▶ **Cosa farai**:
[1] Traduci in inglese questa frase dell'estratto della pagina: «Alfredo Accatino, autore televisivo e scrittore, ha raccolto le storie di 83 personaggi di questo genere in due libri pubblicati da Giunti, Outsiders, del 2017, e Outsiders 2, uscito a settembre.»
[2] Indica se ciascuna affermazione concorda con l'estratto della pagina, rispondendo sì o no e citando le parole decisive del testo: (a) il libro Outsiders è del 2017; (b) Alfredo Accatino è un architetto; (c) Vivian Maier e Henry Darger resero nota la propria produzione creativa quando erano in vita.

La storia di un architetto che una volta era molto famoso

Quella di Tomaso Buzzi, inventore delle Terrazze Martini e progettista di una grande villa sulla spiaggia di Sabaudia, raccontata in "Outsiders 2", una raccolta di storie di artisti poco convenzionali

Veduta della Scarzuola di Tomaso Buzzi, in Umbria (Giunti)
Veduta della Scarzuola di Tomaso Buzzi, in Umbria (Giunti)

Nella storia dell’arte, come in quella della letteratura, ci sono moltissimi personaggi che si definivano artisti e in tanti casi venivano considerati tali dai propri contemporanei, ma poi sono stati dimenticati, oppure hanno ottenuto un piccolo riconoscimento tardivo, restando però noti solo a una piccola nicchia. Alfredo Accatino, autore televisivo e scrittore, ha raccolto le storie di 83 personaggi di questo genere in due libri pubblicati da Giunti, Outsiders, del 2017, e Outsiders 2, uscito a settembre. In mezzo ci sono persone anche note che forse non metteremmo nella categoria degli artisti, come Bettie Page, altre che tennero segreta la propria produzione creativa per essere scoperti solo dopo la morte, come Vivian Maier e Henry Darger, e artisti cosiddetti “underground”.

▶ **Estratto dei dati**:
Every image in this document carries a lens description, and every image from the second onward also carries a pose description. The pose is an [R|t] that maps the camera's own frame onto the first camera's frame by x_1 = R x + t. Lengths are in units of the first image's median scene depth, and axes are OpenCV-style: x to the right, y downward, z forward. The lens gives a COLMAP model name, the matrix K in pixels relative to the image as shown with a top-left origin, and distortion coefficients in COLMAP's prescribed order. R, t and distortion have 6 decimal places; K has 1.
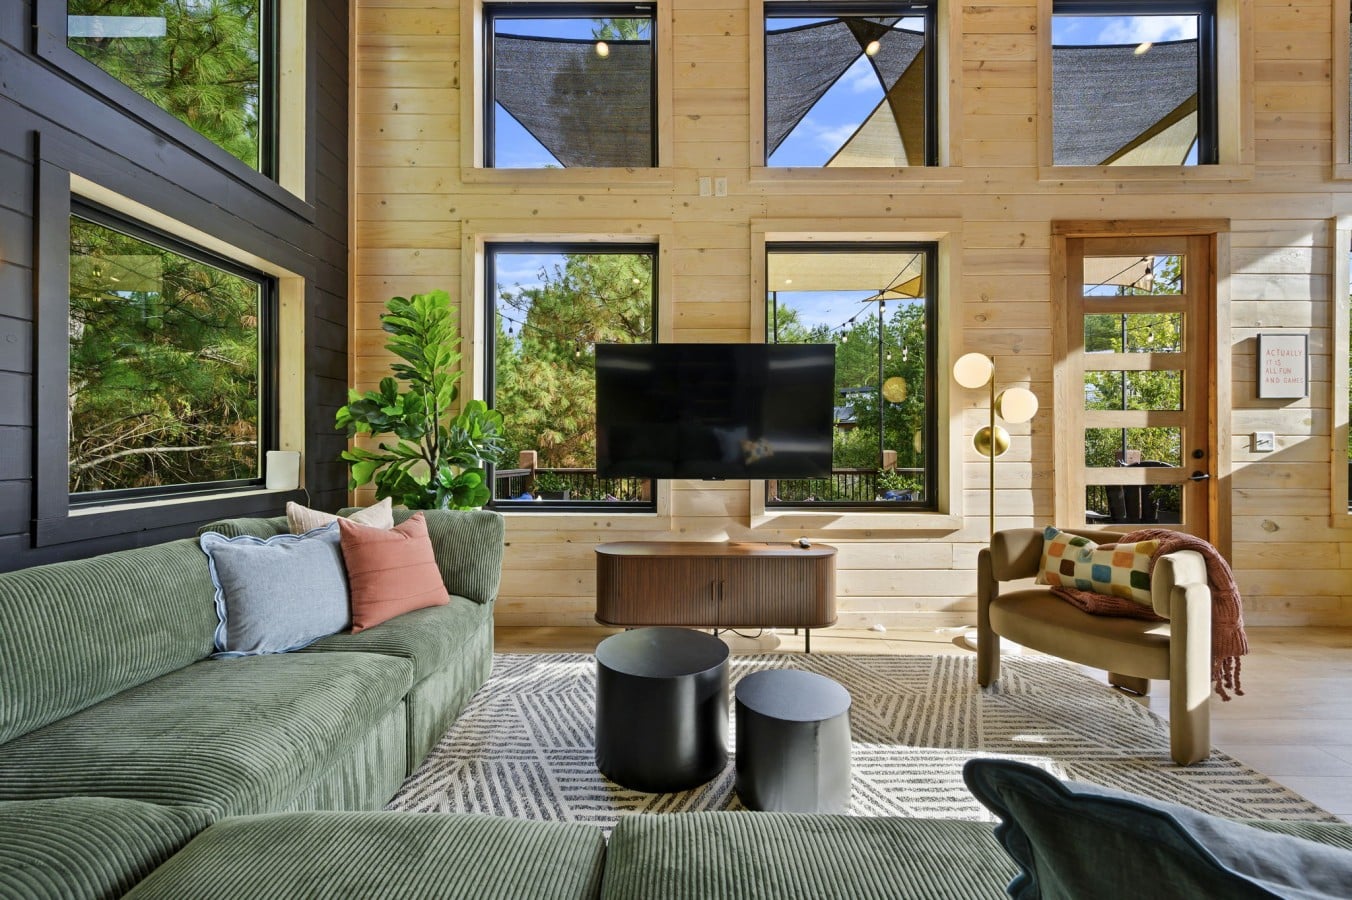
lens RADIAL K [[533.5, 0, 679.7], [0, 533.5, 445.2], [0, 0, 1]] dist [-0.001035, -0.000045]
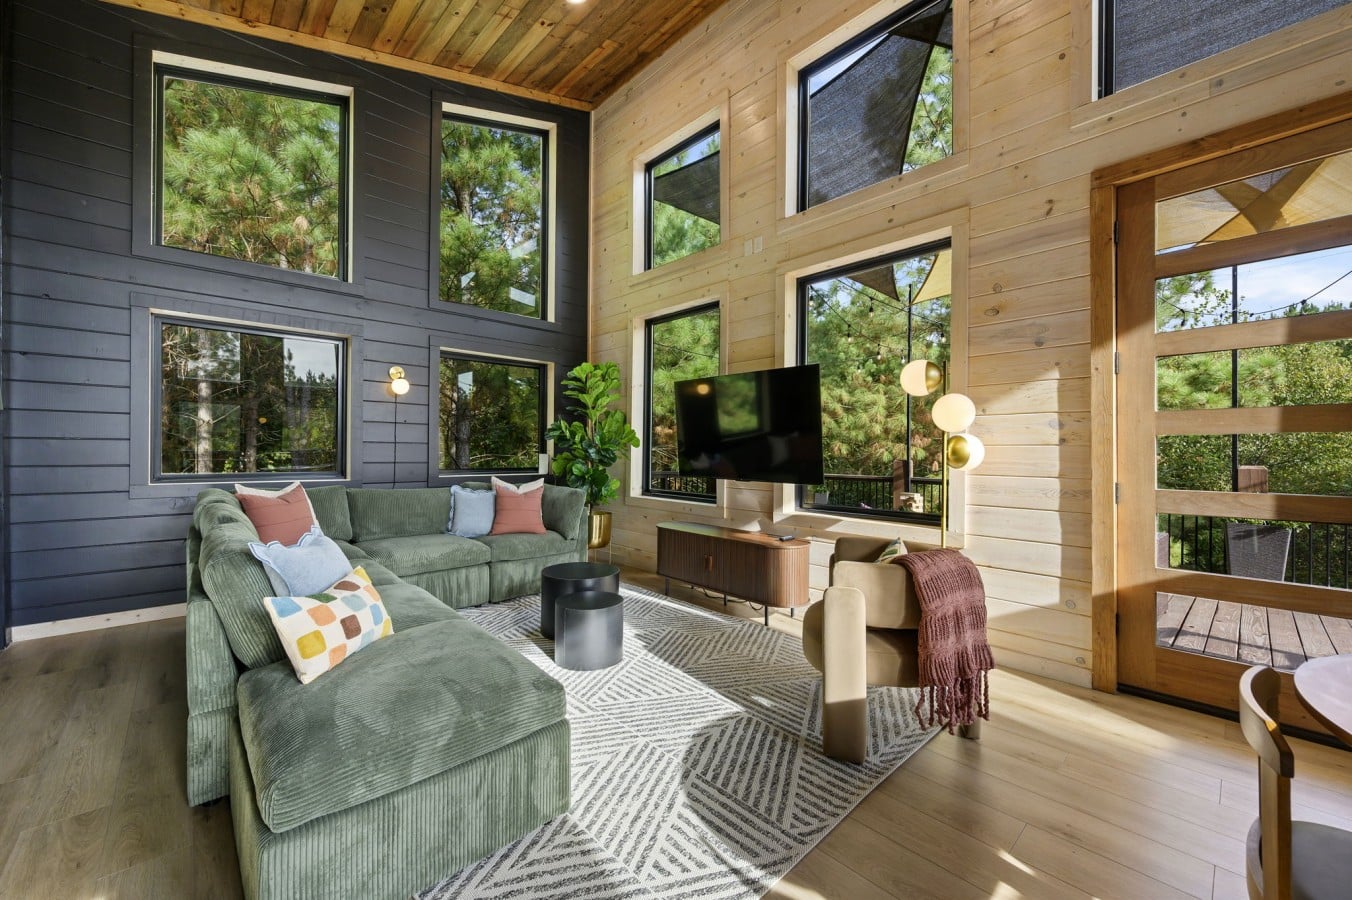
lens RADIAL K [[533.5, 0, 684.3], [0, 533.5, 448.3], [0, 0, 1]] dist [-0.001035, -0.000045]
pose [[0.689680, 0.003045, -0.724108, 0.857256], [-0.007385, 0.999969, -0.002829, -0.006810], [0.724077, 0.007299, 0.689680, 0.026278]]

▶ **Risultati in ordine**:
[1] Alfredo Accatino, a television writer and author, collected the stories of 83 figures of this kind in two books published by Giunti: Outsiders, from 2017, and Outsiders 2, released in September.

[2]
(a) Sì: «Outsiders, del 2017».
(b) No: «Alfredo Accatino, autore televisivo e scrittore».
(c) No: «tennero segreta la propria produzione creativa per essere scoperti solo dopo la morte».